The media bias domain is fragmented. Across communication science, journalism, political studies, and NLP, “media bias” is defined in dramatically different ways. There is currently no universally accepted taxonomy that clearly and systematically distinguishes between the various types of media bias — such as selection bias, framing, and tone — or explains how they interrelate. Without this, researchers and AI systems alike struggle to align on what bias even is, let alone how to detect or mitigate it.
We aim to take on this challenge directly, and are developing an interdisciplinary, computationally grounded taxonomy of media bias, to be published and internationally validated by 2027.
Here’s how the group is building it:
We use large language models (LLMs) like GPT, Claude, and Mistral to extract definitions of media bias from over 200,000 academic papers. These definitions span multiple fields and perspectives — everything from how journalists describe bias to how cognitive scientists study perception and heuristics. Through advanced prompt engineering techniques (including zero-shot and contextual prompting), LLMs will systematically retrieve and standardize how bias is described. By the time we have them, we will semantially reduce the definitions to find similarities, and to help label, interpret, and hierarchically structure any clusters. The goal: a logically organized, semantically meaningful taxonomy that accounts for how bias operates across disciplines and domains.

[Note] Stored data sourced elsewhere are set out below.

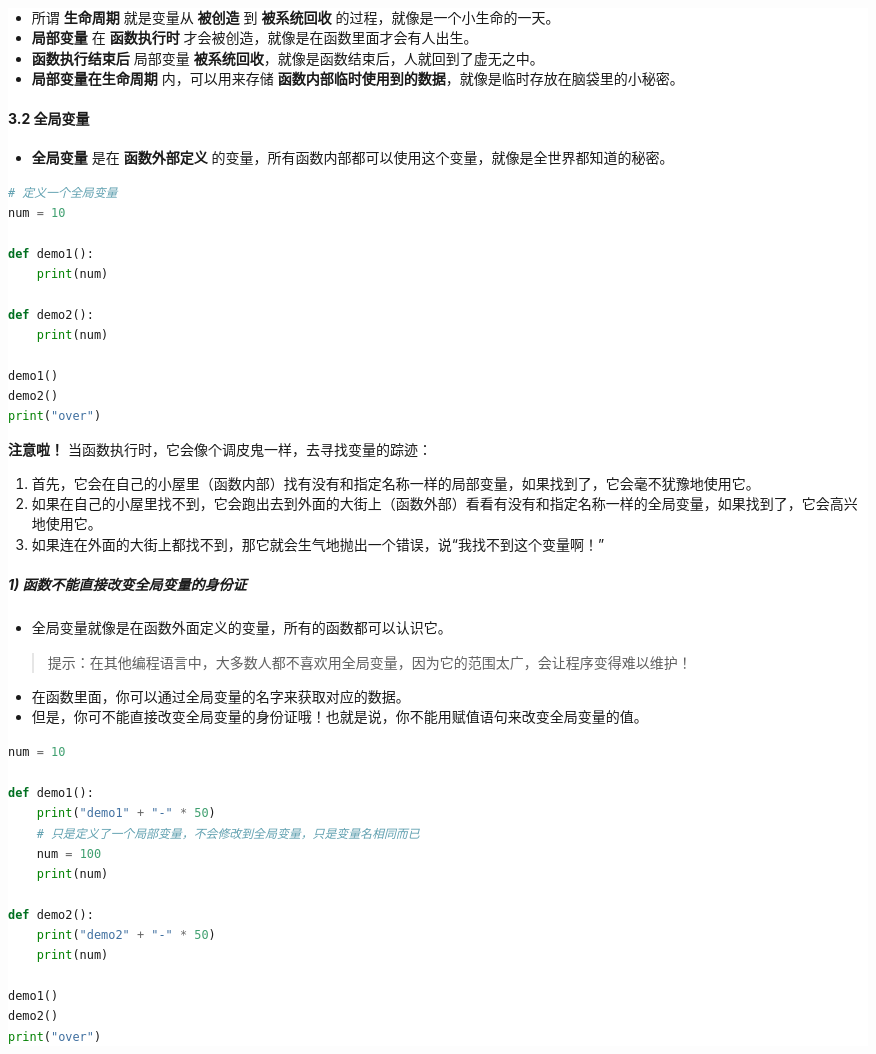 - 所谓 **生命周期** 就是变量从 **被创造** 到 **被系统回收** 的过程，就像是一个小生命的一天。
- **局部变量** 在 **函数执行时** 才会被创造，就像是在函数里面才会有人出生。
- **函数执行结束后** 局部变量 **被系统回收**，就像是函数结束后，人就回到了虚无之中。
- **局部变量在生命周期** 内，可以用来存储 **函数内部临时使用到的数据**，就像是临时存放在脑袋里的小秘密。

#### **3.2 全局变量**

- **全局变量** 是在 **函数外部定义** 的变量，所有函数内部都可以使用这个变量，就像是全世界都知道的秘密。

```python
# 定义一个全局变量
num = 10

def demo1():
    print(num)
    
def demo2():
    print(num)
    
demo1()
demo2()
print("over")
```

**注意啦！** 当函数执行时，它会像个调皮鬼一样，去寻找变量的踪迹：

1. 首先，它会在自己的小屋里（函数内部）找有没有和指定名称一样的局部变量，如果找到了，它会毫不犹豫地使用它。
2. 如果在自己的小屋里找不到，它会跑出去到外面的大街上（函数外部）看看有没有和指定名称一样的全局变量，如果找到了，它会高兴地使用它。
3. 如果连在外面的大街上都找不到，那它就会生气地抛出一个错误，说“我找不到这个变量啊！”

##### 1) 函数不能直接改变全局变量的身份证

- 全局变量就像是在函数外面定义的变量，所有的函数都可以认识它。

> 提示：在其他编程语言中，大多数人都不喜欢用全局变量，因为它的范围太广，会让程序变得难以维护！

- 在函数里面，你可以通过全局变量的名字来获取对应的数据。
- 但是，你可不能直接改变全局变量的身份证哦！也就是说，你不能用赋值语句来改变全局变量的值。

```python
num = 10

def demo1():
    print("demo1" + "-" * 50)
    # 只是定义了一个局部变量，不会修改到全局变量，只是变量名相同而已
    num = 100
    print(num)
    
def demo2():
    print("demo2" + "-" * 50)
    print(num)
    
demo1()
demo2()
print("over")
```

Then, we will host an international workshop in early 2026, bringing together leading figures in NLP, journalism, media studies, and psychology to critique and refine the proposed taxonomy. Researchers from institutions like LMU Munich, the University of Zurich, Mila Montreal, and the University of Würzburg have already confirmed participation. The workshop will aim to ensure the taxonomy is clear, complete, and credible across fields.